*GIVEN MATERIAL*
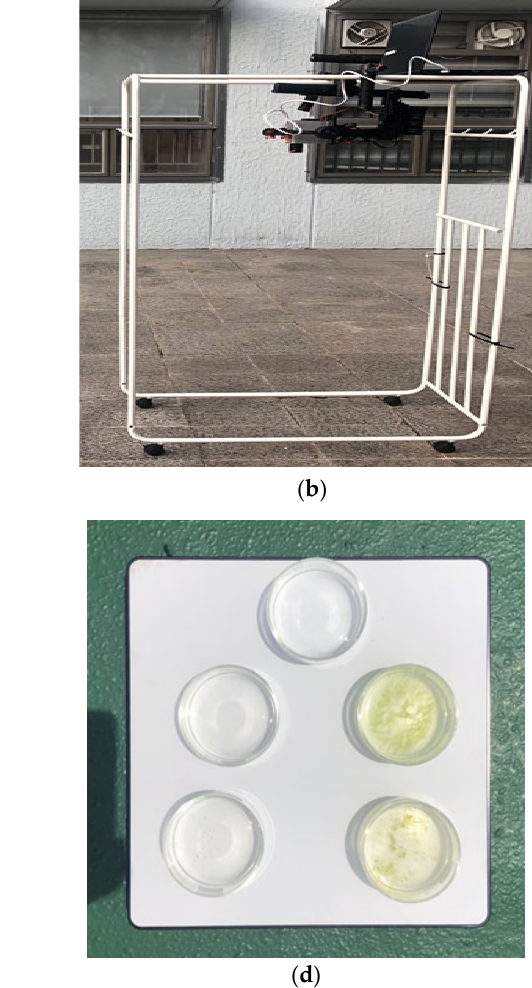
Figure 5. Hyperspectral image acquisition equipment (( a ) HSI and gimbal se tt ing—method for correcting the shake of the HSI; ( b ) hyperspectral system—device con fi guration for imaging algal samples; ( c ) white plate (99.9%)—white reference plate used for radiation correction; ( d ) sample se tt ing—algal samples for collecting hyperspectral data.)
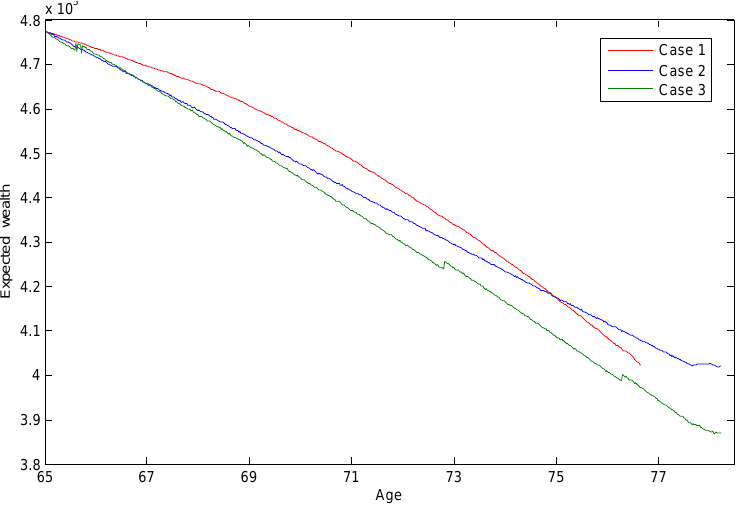
Figure 3. Expected wealth, truncated at optimal stopping times, for case 1, 2 and 3 agents commencing at age 65 in the healthy state with total wealth of 10 Y . Recall case 1 agents have no access to insurance markets, while case 3 agents replicate an American put option to ensure their savings target is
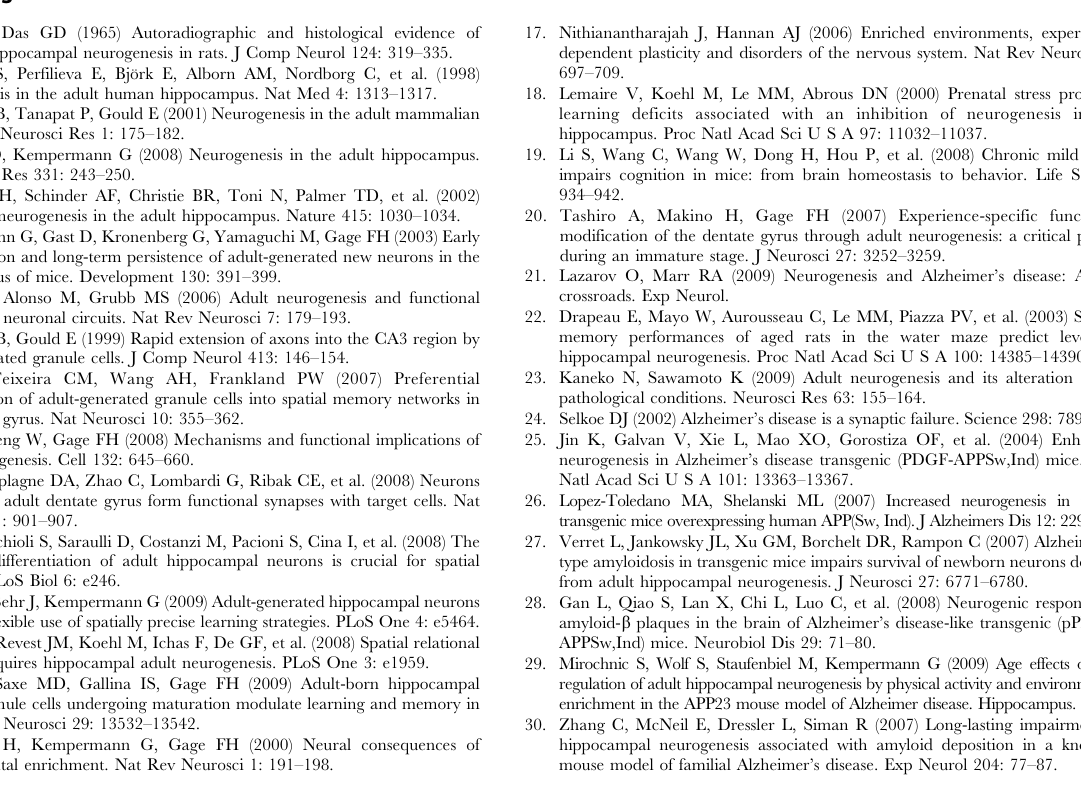
Figure S1 Animal housing conditions. Picture showing the environmental enriched (left) or standard (right) housing cages. Numbers above the picture indicate the floor area of each cage. (TIF) Figure S2 Correlation of adult neurogenesis and mem- ory in APP mice. Correlation plot analysis of memory index taken as percentage of time in the target quadrant during the probe trial in the MWM vs. number of BrdU/NeuN cells in WT and APP Sw,Ind mice. Memory index correlated with the number of new generated neurons in APP Sw,Ind mice (r 2 = 0.3067; p = 0.0085) but not in WT mice (r 2 = 0.05728; p = 0.2895).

*WHAT YOU SHOULD DO*
Every line from the one containing "Figure 3. Expected" to the last line of the material must be returned exactly. Leave out any pictures.

*SOLUTION*
Figure 3. Expected wealth, truncated at optimal stopping times, for case 1, 2 and 3 agents commencing at age 65 in the healthy state with total wealth of 10 Y . Recall case 1 agents have no access to insurance markets, while case 3 agents replicate an American put option to ensure their savings target is
Figure S1 Animal housing conditions. Picture showing the environmental enriched (left) or standard (right) housing cages. Numbers above the picture indicate the floor area of each cage. (TIF) Figure S2 Correlation of adult neurogenesis and mem- ory in APP mice. Correlation plot analysis of memory index taken as percentage of time in the target quadrant during the probe trial in the MWM vs. number of BrdU/NeuN cells in WT and APP Sw,Ind mice. Memory index correlated with the number of new generated neurons in APP Sw,Ind mice (r 2 = 0.3067; p = 0.0085) but not in WT mice (r 2 = 0.05728; p = 0.2895).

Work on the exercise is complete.